Depois de ver em Kassab o homem que esvaziou a bancada municipal do PSDB, o governador de São Paulo agora o enxerga como futuro aliado nas eleições de 2014. Tanto para se recandidatar ao governo do Estado, impedindo uma aliança do atual prefeito, até a segunda-feira 31, da capital, com o PT, como para ampará-lo num eventual voo presidencial. Kassab interessa a Alckmin  mais pelo efeito de retirar apoio à direita de uma candidatura petista, do que, propriamente, por uma contribuição direta a seu balaio de votos.

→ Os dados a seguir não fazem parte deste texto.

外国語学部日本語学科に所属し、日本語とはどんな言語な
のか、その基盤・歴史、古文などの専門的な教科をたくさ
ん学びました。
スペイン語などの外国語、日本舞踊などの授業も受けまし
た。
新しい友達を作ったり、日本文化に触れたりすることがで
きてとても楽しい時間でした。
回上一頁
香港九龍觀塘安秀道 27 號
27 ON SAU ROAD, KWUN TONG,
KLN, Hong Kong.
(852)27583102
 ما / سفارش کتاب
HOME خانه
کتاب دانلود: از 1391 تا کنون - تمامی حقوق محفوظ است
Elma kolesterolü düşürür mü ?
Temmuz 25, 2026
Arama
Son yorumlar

Para atrair Kassab, Alckmin já enviou emissários para conversas em detalhe com o vice-governador Guilherme Afif Domingos. Em represália pela ida de Afif para o PSD, Alckmin o apeou da secretária de Energia, mas agora está disposto a abrir novas portas na administração para compensar o desfeito. Tudo para não permitir que Kassab, e o próprio Afif, aceitem o convite da presidente Dilma Rousseff para ocupação do a ser criado Ministério das Micros e Pequenas Empresas.

Para deixar Alckmin ainda mais preocupado e, portanto, solícito aos interesses do PSD, Kassab está deixando a Prefeitura de São Paulo com sonhos de assumir, em 2014, o governo do Estado. “Seria uma honra muito grande ser candidato e, em caso de vitória, poder servir ao Estado”, diz ele. A julgar pelas pesquisas de opinião, pórem, um pesadelo já o atormenta. O público o considera, de acordo com as últimas pesquisas, o pior prefeito da capital paulista das últimas décadas, comparável apenas com o escorraçado Celso Pitta (1946-2009).

Suas habilidades para, diante dos jornalistas, empurrar responsabilidades pelos grandes problemas urbanos e, com os políticos, criar um partido de expressão nacional como o PSD, certamente irão ajudá-lo nos planos de ser candidato. Ele poderá, mais uma vez, demonstrar sua grande capacidade de arrecadação de recursos, mas disputar o páreo com chances reais serão outros quinhentos.

Os adversários do ainda prefeito já guardam em seus arsenais o índice de apenas 27% de aprovação da gestão dele (soma de ótimo e bom) no levantamento Ibope/Estadão. Para 42% dos paulistanos, Kassab fez uma gestão ruim ou péssima. Ele termina o ano com 15 pontos de avaliação negativa.

Ainda assim, o fundador do PSD deverá ocupar bastante espaço na agenda política de 2013-14. Sua agremiação tem hoje a terceira maior bancada da Câmara Federal, com 55 deputados, elegeu 497 prefeitos em todo o País e fez a quarta maior votação entre os partidos. Uma estrutura que permite a Kassab,  neste momento, refletir calmamente sobre o convite feito por Dilma. O prefeito faz seu jogo de espera porque quer mais, e acredita que possa obter ainda uma recompensa como o Ministério das Cidades.

“A avaliação é um sentimento que muda com o tempo”, disse Kassab em entrevista a Denise Chiarato e Evandro Spinelli, do jornal Folha de S. Paulo, publicada neste domingo 30. Ele manifestou confiança de que, com o tempo, sua imagem melhore. Lábia, par o prefeito, não falta no sentido de essa mudança ocorrer. O problema, para ele, será superar a memória popular dos problemas que sobressaíram em sua gestão – a se encerrar com atraso nas entregas de uniformes e material escolar para os alunos da rede municipal de ensino.

Por contraste, no entanto, Kassab terá a sua chance. Caso a administração do petista Fernando Haddad não vá bem, ele poderá faturar no erro do adversário. Para começar esse jogo, o atual prefeito parece em vantagem. Haddad, em diversas entrevistas, já elogiou o comportamento do antecessor durante a transição de governo. O futuro titular não se queixou de problemas de caixa nem apontou, previamente, irregularidades em contratos firmados na gestão de Kassab. Ao inesperado aliado, o prefeito diz entregar uma administração com R$ 4 bilhões em caixa e a máquina estruturada. Ou seja, se der pane, a culpa não será dele.